Brief:
Scan the records for the string "будет" and copy every line that holds it.

Data:
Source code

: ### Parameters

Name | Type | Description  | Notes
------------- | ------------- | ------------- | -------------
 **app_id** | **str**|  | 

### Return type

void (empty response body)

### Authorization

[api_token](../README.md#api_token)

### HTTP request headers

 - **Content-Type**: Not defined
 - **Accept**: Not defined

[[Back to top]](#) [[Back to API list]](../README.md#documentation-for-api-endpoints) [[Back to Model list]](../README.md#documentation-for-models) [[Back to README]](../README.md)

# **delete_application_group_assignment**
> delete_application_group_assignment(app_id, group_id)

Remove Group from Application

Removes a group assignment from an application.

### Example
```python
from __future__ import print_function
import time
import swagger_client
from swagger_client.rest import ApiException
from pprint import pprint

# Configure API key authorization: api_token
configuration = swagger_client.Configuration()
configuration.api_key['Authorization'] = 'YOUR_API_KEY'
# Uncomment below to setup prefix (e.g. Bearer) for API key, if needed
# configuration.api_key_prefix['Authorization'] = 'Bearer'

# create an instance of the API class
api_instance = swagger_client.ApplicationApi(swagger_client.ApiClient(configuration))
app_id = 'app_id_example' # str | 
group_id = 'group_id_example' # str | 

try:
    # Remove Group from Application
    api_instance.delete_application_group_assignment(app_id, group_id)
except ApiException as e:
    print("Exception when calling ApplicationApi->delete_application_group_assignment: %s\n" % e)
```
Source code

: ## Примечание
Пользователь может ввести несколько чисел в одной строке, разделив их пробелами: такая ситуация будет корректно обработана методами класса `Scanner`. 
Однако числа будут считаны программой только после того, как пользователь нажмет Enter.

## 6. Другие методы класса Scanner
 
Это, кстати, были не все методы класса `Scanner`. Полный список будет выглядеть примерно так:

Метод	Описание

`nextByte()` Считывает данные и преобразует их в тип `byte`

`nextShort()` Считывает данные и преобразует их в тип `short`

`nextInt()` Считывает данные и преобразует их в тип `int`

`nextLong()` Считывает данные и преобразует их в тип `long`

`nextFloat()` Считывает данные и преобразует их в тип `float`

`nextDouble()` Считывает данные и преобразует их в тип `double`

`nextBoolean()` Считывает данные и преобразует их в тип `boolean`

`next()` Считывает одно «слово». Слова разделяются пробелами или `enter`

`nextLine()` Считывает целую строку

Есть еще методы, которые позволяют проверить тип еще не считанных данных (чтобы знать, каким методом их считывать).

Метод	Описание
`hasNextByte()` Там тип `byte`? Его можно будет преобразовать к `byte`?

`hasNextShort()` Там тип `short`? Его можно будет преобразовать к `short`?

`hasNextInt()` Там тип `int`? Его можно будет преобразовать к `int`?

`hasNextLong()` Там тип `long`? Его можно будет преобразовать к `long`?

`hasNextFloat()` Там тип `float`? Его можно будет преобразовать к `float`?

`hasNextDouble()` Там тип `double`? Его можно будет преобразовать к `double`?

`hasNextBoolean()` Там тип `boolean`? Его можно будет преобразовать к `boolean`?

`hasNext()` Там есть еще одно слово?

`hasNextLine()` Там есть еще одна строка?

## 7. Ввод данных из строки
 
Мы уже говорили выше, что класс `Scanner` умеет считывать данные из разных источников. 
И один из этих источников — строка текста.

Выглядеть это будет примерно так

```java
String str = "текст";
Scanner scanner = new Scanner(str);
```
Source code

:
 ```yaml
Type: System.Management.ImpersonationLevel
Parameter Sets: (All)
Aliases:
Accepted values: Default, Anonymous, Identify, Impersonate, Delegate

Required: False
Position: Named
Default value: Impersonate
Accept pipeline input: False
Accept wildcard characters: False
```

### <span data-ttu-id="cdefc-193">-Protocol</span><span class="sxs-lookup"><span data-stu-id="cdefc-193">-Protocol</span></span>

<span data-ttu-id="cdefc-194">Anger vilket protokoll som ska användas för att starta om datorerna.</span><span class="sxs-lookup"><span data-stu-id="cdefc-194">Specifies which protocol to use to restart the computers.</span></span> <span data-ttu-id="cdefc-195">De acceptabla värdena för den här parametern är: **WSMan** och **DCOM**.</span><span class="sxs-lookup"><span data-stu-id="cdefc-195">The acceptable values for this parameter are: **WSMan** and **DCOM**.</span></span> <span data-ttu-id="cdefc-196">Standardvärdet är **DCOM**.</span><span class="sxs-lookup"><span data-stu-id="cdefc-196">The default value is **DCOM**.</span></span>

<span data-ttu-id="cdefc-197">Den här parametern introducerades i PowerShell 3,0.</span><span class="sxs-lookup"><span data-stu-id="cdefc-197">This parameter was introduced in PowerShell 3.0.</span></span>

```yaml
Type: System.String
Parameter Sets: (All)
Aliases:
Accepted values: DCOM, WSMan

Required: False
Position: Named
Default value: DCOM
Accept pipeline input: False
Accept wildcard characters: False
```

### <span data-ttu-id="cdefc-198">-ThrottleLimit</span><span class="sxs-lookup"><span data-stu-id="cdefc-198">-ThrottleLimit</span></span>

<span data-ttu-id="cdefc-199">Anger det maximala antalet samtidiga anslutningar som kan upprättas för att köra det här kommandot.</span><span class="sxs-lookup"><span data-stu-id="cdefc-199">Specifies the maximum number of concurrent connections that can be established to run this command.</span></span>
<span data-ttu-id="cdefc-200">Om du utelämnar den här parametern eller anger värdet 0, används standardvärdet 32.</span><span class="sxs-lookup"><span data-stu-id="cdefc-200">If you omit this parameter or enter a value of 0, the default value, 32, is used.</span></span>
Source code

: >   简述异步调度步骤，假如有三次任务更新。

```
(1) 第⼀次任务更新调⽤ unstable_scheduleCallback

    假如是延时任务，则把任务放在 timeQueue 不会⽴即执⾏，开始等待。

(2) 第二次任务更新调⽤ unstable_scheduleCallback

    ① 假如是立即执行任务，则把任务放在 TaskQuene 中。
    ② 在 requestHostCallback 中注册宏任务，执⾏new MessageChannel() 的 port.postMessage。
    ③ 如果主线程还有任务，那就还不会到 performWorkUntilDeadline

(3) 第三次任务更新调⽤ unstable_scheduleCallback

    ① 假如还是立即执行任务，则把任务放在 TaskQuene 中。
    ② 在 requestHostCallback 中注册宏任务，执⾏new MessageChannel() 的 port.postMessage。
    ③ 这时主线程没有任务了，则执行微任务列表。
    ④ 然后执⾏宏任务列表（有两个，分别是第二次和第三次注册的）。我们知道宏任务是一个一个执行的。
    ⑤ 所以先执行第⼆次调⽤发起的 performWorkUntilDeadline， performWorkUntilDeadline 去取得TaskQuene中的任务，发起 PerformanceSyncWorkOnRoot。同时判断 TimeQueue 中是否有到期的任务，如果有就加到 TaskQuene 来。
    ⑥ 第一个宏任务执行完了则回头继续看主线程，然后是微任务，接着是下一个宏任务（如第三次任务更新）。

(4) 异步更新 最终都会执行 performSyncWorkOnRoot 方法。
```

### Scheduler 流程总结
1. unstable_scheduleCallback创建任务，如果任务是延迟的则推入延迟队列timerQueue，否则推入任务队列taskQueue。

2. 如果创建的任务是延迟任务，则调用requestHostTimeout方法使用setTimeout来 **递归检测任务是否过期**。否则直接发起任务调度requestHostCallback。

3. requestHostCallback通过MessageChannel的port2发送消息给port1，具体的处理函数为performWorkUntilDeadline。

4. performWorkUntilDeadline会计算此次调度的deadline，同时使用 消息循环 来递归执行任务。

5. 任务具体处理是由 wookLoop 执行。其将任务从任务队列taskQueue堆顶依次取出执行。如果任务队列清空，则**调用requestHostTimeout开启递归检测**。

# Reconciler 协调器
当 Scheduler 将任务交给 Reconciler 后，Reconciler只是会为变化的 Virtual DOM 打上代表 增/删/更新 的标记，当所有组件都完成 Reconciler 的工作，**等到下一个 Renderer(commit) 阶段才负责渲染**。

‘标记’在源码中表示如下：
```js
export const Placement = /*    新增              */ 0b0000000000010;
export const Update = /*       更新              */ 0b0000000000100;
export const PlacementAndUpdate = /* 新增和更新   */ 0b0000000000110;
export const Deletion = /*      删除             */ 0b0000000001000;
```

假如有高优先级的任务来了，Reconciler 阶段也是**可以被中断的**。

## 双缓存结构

Task output:
Пользователь может ввести несколько чисел в одной строке, разделив их пробелами: такая ситуация будет корректно обработана методами класса `Scanner`. 
Это, кстати, были не все методы класса `Scanner`. Полный список будет выглядеть примерно так:
`hasNextByte()` Там тип `byte`? Его можно будет преобразовать к `byte`?
`hasNextShort()` Там тип `short`? Его можно будет преобразовать к `short`?
`hasNextInt()` Там тип `int`? Его можно будет преобразовать к `int`?
`hasNextLong()` Там тип `long`? Его можно будет преобразовать к `long`?
`hasNextFloat()` Там тип `float`? Его можно будет преобразовать к `float`?
`hasNextDouble()` Там тип `double`? Его можно будет преобразовать к `double`?
`hasNextBoolean()` Там тип `boolean`? Его можно будет преобразовать к `boolean`?
Выглядеть это будет примерно так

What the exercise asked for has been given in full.